Can you expand on this? I’m having trouble seeing how the issue is related to enforcing hard errors or not.


Also, don’t you think it is risky to remove attributes and make it seem to not be a breaking change?

Of course, you should NOT do it, but if you needed to change sex to gender and it would not be a required field, ignoring sex might actually do more harm in not breaking the API, as the user expects the sex attribute to be added, but instead it is just ignored.

I would think it is better to bump the version number of your api if you really need to do those things.

Adding fields should not be a problem, even with the hard restrictions.


Suppose name is a mandatory attribute for a POST, and suppose that the API generates errors when POSTs contain data the API does not support. If the API is changed so that name is no longer used by the API you have two options:

  1. Make name an optional attribute. Old clients will continue to work. New clients might send name or they might not, either way will work.
  2. Remove name from the API. New clients will not send name (because they will see an error if they try to do this). Old clients will all start to receive errors for calls that were previously valid :cry:

In my point of view, removing a previously required attribute should not be a breaking change, so generating errors is the wrong thing to do. I want the API to be evolvable, and I don’t want to break existing clients unless I have to. So I would treat removing any attribute (optional or mandatory) as a non-breaking change (because it is easy for the API to ignore unwanted data supplied in the old format from existing clients).

An attribute rename is effectively removing an attribute (sex) and adding an attribute (gender), they just happen to contain the same data type. Adding the attribute add is a non-breaking change (because the attribute is optional). Whether removing an optional attribute is different from removing a mandatory attribute is an interesting question; but I would prefer to handle the change in the same way (as described above).

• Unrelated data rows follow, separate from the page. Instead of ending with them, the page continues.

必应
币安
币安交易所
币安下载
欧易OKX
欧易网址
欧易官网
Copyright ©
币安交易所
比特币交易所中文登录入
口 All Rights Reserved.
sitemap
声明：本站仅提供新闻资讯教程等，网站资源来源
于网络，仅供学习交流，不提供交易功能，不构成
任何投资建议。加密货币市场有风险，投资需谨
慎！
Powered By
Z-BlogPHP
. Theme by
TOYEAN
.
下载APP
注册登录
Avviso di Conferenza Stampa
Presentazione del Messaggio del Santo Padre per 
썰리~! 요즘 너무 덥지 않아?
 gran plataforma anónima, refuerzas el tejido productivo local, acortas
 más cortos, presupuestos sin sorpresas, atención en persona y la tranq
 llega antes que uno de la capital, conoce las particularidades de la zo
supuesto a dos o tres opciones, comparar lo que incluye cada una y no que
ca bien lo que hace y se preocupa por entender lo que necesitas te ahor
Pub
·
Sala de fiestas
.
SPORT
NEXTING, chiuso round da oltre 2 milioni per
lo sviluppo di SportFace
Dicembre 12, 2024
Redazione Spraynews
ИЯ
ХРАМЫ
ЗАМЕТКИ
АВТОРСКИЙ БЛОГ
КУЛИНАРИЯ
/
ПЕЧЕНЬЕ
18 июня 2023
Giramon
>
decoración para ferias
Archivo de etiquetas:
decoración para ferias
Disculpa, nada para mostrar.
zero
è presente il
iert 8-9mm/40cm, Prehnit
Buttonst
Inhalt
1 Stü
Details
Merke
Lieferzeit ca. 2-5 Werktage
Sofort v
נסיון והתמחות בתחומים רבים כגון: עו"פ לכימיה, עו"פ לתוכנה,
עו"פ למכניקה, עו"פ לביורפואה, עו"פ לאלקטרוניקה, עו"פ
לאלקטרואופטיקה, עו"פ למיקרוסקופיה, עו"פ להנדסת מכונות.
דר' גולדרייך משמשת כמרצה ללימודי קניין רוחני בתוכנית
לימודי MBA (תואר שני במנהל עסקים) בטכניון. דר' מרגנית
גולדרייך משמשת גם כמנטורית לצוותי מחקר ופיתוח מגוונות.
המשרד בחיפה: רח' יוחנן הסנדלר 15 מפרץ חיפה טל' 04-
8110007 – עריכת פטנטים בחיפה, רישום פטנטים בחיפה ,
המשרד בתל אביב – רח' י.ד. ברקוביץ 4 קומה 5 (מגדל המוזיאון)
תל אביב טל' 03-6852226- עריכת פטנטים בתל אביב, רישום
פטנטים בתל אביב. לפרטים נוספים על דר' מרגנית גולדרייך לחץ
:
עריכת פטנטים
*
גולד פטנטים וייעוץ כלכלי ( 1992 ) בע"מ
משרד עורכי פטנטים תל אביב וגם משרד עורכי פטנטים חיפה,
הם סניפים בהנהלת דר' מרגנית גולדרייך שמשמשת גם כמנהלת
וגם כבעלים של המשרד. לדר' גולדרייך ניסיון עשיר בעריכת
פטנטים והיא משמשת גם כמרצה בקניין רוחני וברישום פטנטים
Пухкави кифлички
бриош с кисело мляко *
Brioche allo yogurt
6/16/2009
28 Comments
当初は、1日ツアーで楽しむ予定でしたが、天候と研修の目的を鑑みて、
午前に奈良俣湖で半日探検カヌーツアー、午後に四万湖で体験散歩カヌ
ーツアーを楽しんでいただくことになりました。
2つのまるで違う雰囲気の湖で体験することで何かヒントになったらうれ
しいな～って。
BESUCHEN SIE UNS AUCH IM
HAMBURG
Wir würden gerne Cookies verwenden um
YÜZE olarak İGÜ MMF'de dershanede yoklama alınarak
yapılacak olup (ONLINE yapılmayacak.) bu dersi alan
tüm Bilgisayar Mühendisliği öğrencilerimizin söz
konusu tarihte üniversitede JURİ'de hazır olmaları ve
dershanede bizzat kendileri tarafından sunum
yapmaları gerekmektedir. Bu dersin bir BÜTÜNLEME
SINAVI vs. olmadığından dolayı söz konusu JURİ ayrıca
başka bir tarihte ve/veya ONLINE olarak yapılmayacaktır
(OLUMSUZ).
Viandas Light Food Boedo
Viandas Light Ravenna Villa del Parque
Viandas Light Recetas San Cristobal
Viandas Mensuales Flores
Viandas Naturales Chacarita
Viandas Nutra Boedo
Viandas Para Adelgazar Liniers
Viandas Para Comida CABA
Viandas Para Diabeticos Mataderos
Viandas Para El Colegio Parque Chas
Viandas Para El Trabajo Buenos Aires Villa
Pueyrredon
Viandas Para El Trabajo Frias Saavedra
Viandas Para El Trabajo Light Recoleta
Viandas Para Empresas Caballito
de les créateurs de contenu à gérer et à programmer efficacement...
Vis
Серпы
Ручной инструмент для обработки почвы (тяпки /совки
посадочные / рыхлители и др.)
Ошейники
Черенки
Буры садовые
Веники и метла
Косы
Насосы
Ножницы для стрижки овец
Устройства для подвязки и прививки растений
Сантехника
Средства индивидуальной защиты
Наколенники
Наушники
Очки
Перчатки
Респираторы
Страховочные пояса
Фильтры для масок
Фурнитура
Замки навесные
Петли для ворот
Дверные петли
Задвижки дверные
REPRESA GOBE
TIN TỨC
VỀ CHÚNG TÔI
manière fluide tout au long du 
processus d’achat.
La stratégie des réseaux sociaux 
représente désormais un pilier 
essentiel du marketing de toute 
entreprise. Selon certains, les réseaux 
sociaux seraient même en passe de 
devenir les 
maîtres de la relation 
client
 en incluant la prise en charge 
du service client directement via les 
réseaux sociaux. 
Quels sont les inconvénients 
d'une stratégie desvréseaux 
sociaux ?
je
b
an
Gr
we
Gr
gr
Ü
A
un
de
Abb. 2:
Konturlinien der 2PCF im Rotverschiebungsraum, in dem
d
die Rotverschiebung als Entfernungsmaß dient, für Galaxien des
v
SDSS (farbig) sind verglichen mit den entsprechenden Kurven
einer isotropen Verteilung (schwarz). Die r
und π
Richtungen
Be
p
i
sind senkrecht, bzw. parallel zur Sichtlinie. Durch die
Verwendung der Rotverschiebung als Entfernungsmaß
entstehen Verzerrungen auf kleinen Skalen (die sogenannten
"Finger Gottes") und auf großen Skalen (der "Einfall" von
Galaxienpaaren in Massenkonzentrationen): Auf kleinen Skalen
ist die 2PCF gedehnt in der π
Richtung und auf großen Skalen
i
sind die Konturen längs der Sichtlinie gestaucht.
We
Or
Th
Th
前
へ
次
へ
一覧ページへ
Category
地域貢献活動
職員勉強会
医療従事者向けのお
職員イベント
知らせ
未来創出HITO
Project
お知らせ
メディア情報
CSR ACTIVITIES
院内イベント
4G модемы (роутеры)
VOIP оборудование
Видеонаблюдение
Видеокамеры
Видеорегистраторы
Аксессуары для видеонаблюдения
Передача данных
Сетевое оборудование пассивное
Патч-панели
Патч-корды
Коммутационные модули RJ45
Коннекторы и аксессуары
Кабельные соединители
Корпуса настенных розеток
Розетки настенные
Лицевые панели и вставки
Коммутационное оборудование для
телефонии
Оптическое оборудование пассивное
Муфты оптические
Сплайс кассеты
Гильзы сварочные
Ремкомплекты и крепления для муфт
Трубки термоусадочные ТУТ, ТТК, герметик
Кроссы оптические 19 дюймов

Your arguments seem valid to me and I can totally understand where you are coming from.

But the only benefit would be to be able to remove a field without producing errors.

  • Adding mandatory fields will produce an error in either case.
  • Adding optional fields will not result in an error in either case.

However the downside still exists, that while clients do not break, the intended behaviour might “break”. As in, user will now not be able to change their gender as you renamed the field. Finding where the error lies will be much more complicated, since the API does not throw an error.

I think that non-additive changes should always result in a version increase.


Yes. In this particular case I would be tempted to make this a breaking change (and return an error if sex was sent in a request). But where the only change is the removal of an attribute I would prefer this not to be breaking; and therefore I would prefer (generally) to ignore unexpected data. I think this gives a looser coupling and makes it easier to evolve the API.

Agreed. That’s why I suggested the possibility of feeding back via meta even if no error is generated. This feedback could help track down the reason for the unexpected / broken behaviour.


The discussion is interesting and I agree that the spec doesn’t mention it explicitly.

I would argue that how you deal with incomplete resource POST/PUT depends on the level of processing you’re doing with the resource:

  1. If you are storing the resource for retrieval and performing no processing; then an incomplete resource is OK.
  2. If you are expecting business logic to process the resource, then an incomplete resource is bad.

I tend to prefer APIs with clear cut rules and “fail fast”. If I am coding against an API then I want to ensure that I am doing it write and it’s a lot easier if you have a clear definition of what you need to send for a given operation. When serving APIs to others, I need the versioning to be explicit so that the consumers of it can plan and upgrade as required.

Breaking API changes are a pain but sorting out incomplete data in the database months after its collected is often impossible.